__Problem description__
Repeat, word for word, the portion of the RV ladder antenna thread below that begins with the words containing "weBoost-RV-outside-antenna-installation.jpg" and ends with "baggy pants... ;)".

__Page text__

──────────────────────────────

• Jack Tyler
    11
    I'd welcome comments from Ray and any of the rest of you who mounted an antenna on the top of your RV ladder. Basically, I'm wondering how much of a nuisance it is to live with that antenna location while going up and down the ladder. Does it get the occasional 'Whack! Snag your pants? I've got to mount the Weboost external antenna somewhere (simple). But I make trips regularly these days to sweep the snow off the solar panel while the RV is in storage, and it sure seems so far that it would be a bit obnoxious to live with day in/out. What say you, RV Veterans?

    Jack
  • Ray
    436
    I chose my mount point pretty carefully based on how I go up and down my ladder. For me, it hasn't been a problem. I also kept anything that would snag away from the inner portion of the ladder.

    weBoost-RV-outside-antenna-mounted-on-rear-ladder-e1492873280308.jpg

    weBoost-RV-outside-antenna-installation.jpg
  • Jack Tyler
    11
    Thanks, Ray. And yup, that's just what my antenna install would look like, if that's where I decide it should live. Maybe I wear baggy pants... ;)

──────────────────────────────

__Material shown__
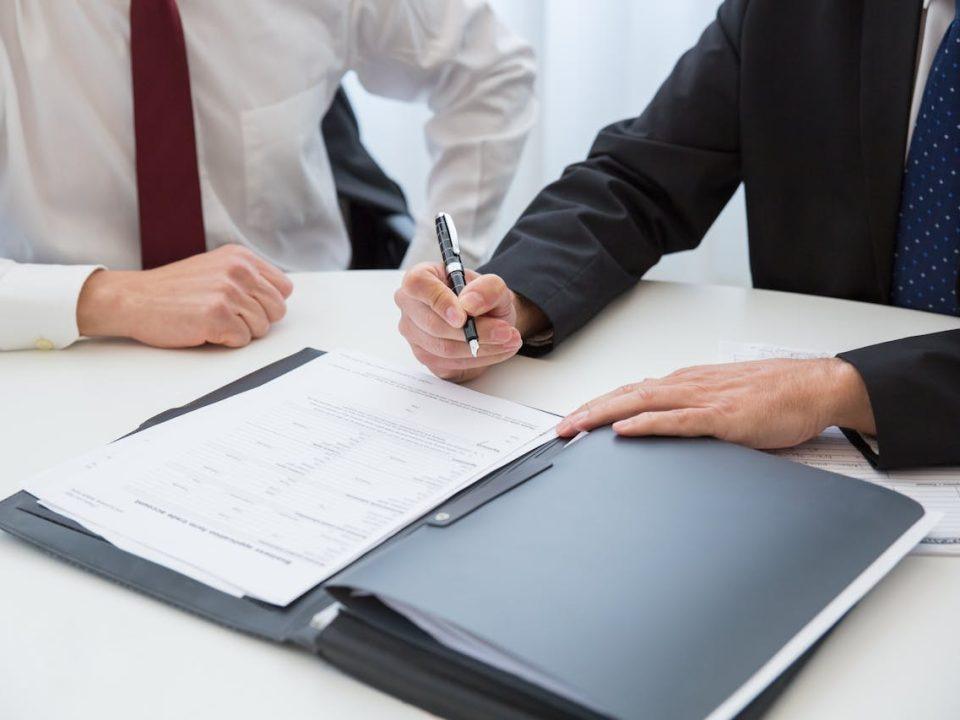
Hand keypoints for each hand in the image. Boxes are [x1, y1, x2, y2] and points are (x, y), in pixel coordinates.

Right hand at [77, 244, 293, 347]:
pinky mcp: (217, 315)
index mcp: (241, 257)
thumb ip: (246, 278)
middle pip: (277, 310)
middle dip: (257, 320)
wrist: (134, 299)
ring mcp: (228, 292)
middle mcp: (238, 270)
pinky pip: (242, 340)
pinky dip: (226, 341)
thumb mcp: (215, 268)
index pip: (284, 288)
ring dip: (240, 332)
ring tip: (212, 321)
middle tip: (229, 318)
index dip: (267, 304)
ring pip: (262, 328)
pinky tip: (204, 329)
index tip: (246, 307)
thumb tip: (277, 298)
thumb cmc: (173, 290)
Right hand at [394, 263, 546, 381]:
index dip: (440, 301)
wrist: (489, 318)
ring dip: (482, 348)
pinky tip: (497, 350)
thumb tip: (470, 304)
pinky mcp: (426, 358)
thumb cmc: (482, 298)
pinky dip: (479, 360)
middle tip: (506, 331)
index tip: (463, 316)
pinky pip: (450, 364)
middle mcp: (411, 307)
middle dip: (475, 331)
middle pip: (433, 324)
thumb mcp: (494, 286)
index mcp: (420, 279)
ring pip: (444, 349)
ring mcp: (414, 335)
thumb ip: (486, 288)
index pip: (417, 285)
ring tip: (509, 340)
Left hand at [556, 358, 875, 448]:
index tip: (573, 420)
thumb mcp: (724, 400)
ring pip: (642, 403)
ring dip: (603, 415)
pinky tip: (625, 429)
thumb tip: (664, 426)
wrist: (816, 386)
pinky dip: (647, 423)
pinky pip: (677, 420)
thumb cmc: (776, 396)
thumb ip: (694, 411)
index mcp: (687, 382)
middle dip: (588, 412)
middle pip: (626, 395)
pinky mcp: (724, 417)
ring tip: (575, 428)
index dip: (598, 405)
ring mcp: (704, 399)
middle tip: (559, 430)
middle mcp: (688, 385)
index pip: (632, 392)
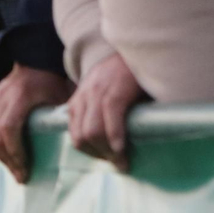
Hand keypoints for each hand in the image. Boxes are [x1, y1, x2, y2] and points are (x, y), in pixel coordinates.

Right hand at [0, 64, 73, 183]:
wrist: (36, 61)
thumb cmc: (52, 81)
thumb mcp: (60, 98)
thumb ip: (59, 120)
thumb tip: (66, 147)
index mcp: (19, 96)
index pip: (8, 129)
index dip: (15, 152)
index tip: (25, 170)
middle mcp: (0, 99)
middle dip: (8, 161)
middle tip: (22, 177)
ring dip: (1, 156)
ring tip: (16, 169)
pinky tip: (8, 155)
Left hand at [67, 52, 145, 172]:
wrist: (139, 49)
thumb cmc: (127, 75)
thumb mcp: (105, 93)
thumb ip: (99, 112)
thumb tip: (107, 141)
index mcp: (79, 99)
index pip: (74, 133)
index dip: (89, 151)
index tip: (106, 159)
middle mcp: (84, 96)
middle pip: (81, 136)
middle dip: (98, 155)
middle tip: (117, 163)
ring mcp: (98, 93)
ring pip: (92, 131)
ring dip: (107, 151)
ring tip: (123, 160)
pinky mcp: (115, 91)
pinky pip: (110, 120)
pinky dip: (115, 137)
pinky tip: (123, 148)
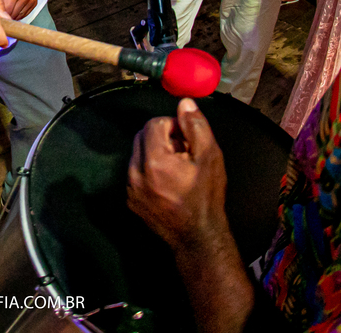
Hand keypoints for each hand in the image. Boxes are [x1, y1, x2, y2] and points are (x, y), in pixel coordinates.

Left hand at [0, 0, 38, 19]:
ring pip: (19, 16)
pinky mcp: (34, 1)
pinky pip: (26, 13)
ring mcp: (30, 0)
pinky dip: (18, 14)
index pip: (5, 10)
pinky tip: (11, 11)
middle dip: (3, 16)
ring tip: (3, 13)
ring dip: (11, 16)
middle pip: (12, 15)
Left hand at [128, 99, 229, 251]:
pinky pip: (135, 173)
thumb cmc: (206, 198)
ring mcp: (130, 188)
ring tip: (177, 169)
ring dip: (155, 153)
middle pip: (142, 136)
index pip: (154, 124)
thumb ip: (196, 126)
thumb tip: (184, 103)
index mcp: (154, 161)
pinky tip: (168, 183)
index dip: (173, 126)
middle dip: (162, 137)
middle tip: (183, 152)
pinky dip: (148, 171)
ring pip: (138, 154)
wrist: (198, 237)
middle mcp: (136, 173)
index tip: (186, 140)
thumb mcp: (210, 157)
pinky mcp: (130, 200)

──────────────────────────────

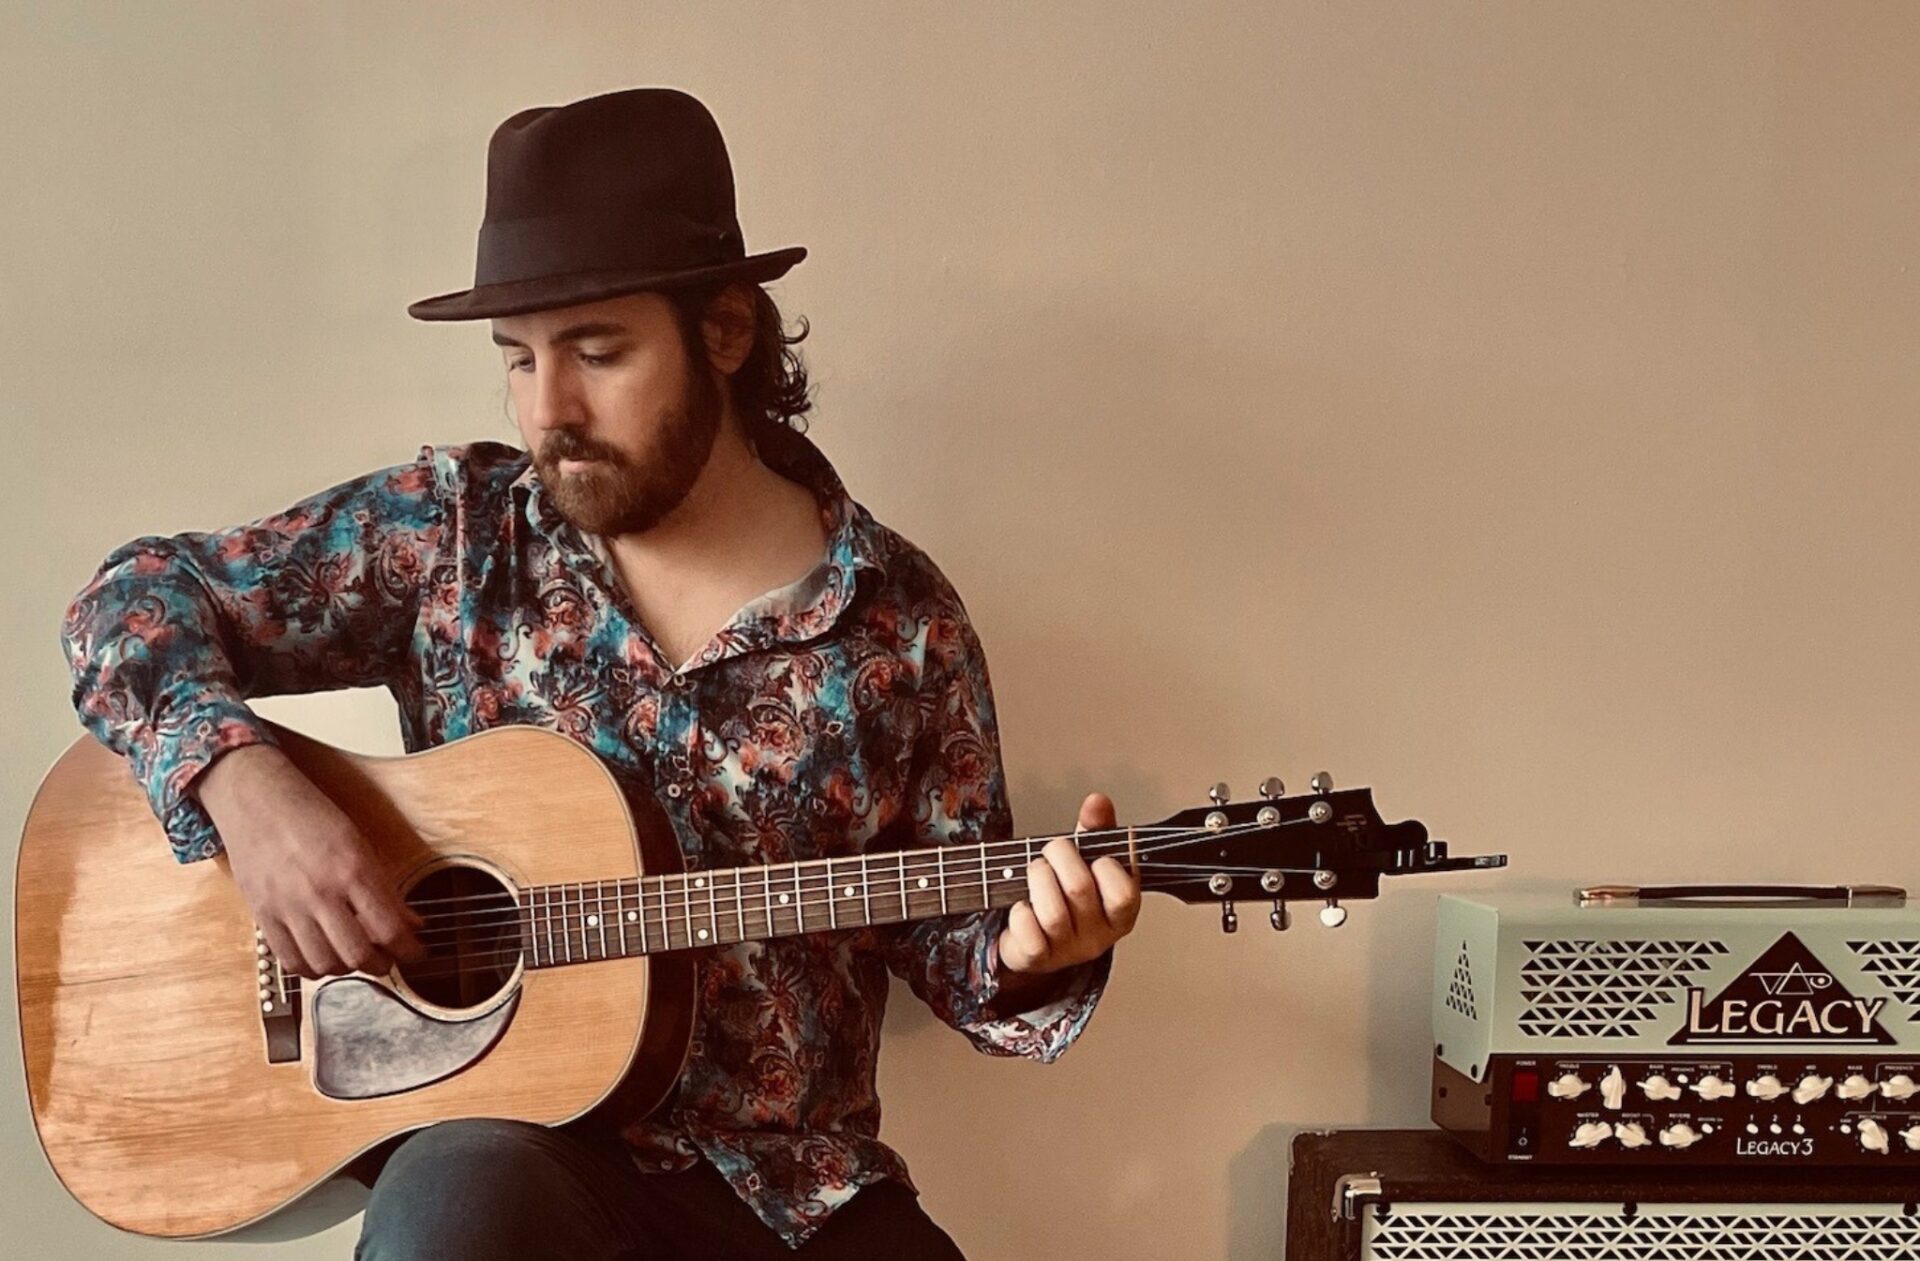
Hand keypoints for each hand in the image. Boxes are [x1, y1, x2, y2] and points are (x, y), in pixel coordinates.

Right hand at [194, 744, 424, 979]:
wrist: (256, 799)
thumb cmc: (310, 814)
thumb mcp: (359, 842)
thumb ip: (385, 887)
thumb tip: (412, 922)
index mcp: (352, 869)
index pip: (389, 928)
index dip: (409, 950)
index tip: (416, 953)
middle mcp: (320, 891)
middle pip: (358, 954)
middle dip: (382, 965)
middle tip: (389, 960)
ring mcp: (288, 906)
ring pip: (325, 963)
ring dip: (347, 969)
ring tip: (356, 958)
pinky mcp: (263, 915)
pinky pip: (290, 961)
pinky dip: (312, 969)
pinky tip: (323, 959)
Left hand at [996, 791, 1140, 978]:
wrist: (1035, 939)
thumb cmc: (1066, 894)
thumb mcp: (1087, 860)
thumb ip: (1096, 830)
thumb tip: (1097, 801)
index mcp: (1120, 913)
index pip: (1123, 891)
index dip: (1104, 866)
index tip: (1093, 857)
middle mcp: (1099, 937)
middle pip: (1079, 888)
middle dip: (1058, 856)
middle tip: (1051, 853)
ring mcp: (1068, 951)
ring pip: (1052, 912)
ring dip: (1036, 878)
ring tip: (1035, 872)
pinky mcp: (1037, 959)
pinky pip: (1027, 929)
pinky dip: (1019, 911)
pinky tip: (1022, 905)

──────────────────────────────

__Written solution__
weBoost-RV-outside-antenna-installation.jpg
  • Jack Tyler
    11
    Thanks, Ray. And yup, that's just what my antenna install would look like, if that's where I decide it should live. Maybe I wear baggy pants... ;)